*** TEXT SECTION

Two parameters in the Command

I am unsure what are they?

--i-query-sequences ARTIFACT PATH FeatureData[Sequence]
Sequences to test for exclusion [required]
--i-reference-sequences ARTIFACT PATH FeatureData[Sequence]
Reference sequences to align against feature
sequences [required]

  1. Is the query-sequences the REPRESENTATIVE file produced in DADA2 step? Or what?

  2. What is the reference sequence? is the the SILVA or Greengene database? I asked my colleague he told me there are different reference sequences, so I do not know should I use the SILVA or Greengene database or it is a different story!

https://docs.qiime2.org/2019.1/plugins/available/quality-control/exclude-seqs/

:tulip::blush:

if the assumptions are true, I am having an error!

@Mehrdad, this question could be answered by looking at your own data and reading the documentation carefully. All QIIME 2 artifacts have a specific type and format — you can determine the type and format by using QIIME 2 view or qiime tools peek, and then answer for yourself "is this an appropriate input to this action, given the artifact types listed in the documentation"? But here goes:

Yes, that is a valid input.

You should talk to your colleague a little more. SILVA and Greengenes are examples of reference databases that you could use here — it is up to you to decide what is appropriate here.

Your assumptions are all wrong. You are inputting the wrong type of artifact, and the error message makes it very clear what you did wrong. You should use the reference SEQUENCES, not a taxonomic classifier.

2 Likes

Hi sir,
I am unaware of the two phrases in QIIME2 for quality control. Please tell me what they would be? I mean I do not know what kind of files are involved in the following parameters.

******
*** EXTRACTED ENTRIES

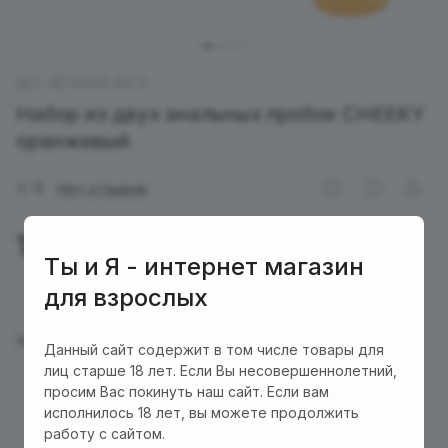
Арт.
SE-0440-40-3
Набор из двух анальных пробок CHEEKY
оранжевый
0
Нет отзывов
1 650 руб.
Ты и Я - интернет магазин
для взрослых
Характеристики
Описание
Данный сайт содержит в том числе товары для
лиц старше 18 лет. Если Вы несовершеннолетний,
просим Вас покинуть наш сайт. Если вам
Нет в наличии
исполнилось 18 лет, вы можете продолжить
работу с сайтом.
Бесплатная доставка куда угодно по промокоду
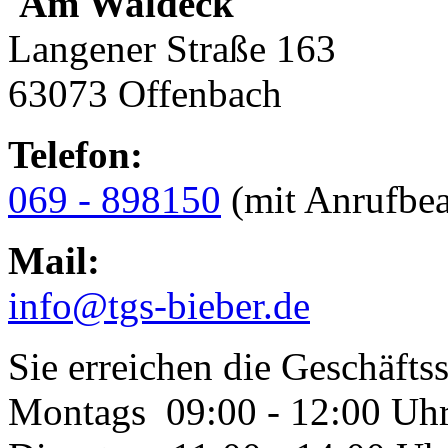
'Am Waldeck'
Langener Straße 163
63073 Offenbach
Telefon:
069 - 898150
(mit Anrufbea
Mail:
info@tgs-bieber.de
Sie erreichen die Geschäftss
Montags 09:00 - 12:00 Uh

******
*** EXTRACTED ENTRIES

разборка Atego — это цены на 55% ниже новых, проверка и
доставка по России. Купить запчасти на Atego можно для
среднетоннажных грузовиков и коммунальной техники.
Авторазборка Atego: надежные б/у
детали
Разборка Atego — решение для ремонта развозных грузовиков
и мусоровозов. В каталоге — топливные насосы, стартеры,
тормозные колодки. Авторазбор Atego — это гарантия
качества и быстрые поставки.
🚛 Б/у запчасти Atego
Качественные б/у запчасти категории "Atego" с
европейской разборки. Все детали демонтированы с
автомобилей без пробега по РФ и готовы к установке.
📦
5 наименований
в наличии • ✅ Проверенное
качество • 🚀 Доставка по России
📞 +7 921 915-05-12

******
*** EXTRACTED ENTRIES

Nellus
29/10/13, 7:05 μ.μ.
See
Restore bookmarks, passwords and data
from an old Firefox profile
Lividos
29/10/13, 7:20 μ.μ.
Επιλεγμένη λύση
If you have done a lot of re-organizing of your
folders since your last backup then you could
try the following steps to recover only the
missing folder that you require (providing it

******

■ WHAT YOU NEED TO DO ■
- A) In the QIIME 2 forum thread, the reply gives one answer to each of the poster's points. Please list those answers, one line each.
- B) Carry on with the QIIME 2 forum thread from the end of its last post.
The listing is separate material and has no connection to the QIIME 2 forum thread.

■ RESULTS ■
- A)
- The representative file from the DADA2 step is a valid input for the query sequences.
- SILVA and Greengenes are examples of reference databases that could be used, and the poster must decide what is appropriate.
- The poster's assumptions were wrong: the wrong artifact type was input, and the reference sequences should be used rather than a taxonomic classifier.

- B)
https://docs.qiime2.org/2019.1/plugins/available/quality-control/exclude-seqs/

–i-query-sequences ARTIFACT PATH FeatureData[Sequence]
Sequences to test for exclusion [required]
–i-reference-sequences ARTIFACT PATH FeatureData[Sequence]
Reference sequences to align against feature
sequences [required]

No any discussion in this regard!

Thank you very much for your reply!

@Mehrdad,
Please do not cross-post. You already asked this question, and received an answer, above.

exclude-seqs is not an essential command. In addition to the help documentation, you may see this tutorial for more explanation.

1 Like

Thanks for reminding!

I know but I want to check my data whether I have contamination or not!

My major problem is I do not know what is the sequence reference. I visited NCBI website for refseq but the existing files there are huge while the reference sequence file in the here is negligible. Should I provide it from NCBI or a relevant site or it is available in QIIME2 page? Thanks

It all depends on what your goal is. If you are trying to filter out sequences that do not resemble bacteria, you can use greengenes and even a small database (like greengenes 97%) would do if you reduce the percent identity parameter — you are just trying to remove anything that does not resemble bacteria, so you do not necessarily need a very in-depth reference database like NCBI.

2 Likes

I re-tested the SILVA and Greengene databases, but I was given the previous error when I use quality control plugin that's why I would like to know what is the reference sequence in this parameter. You suggested the classifiers already; however, you denied using them as well.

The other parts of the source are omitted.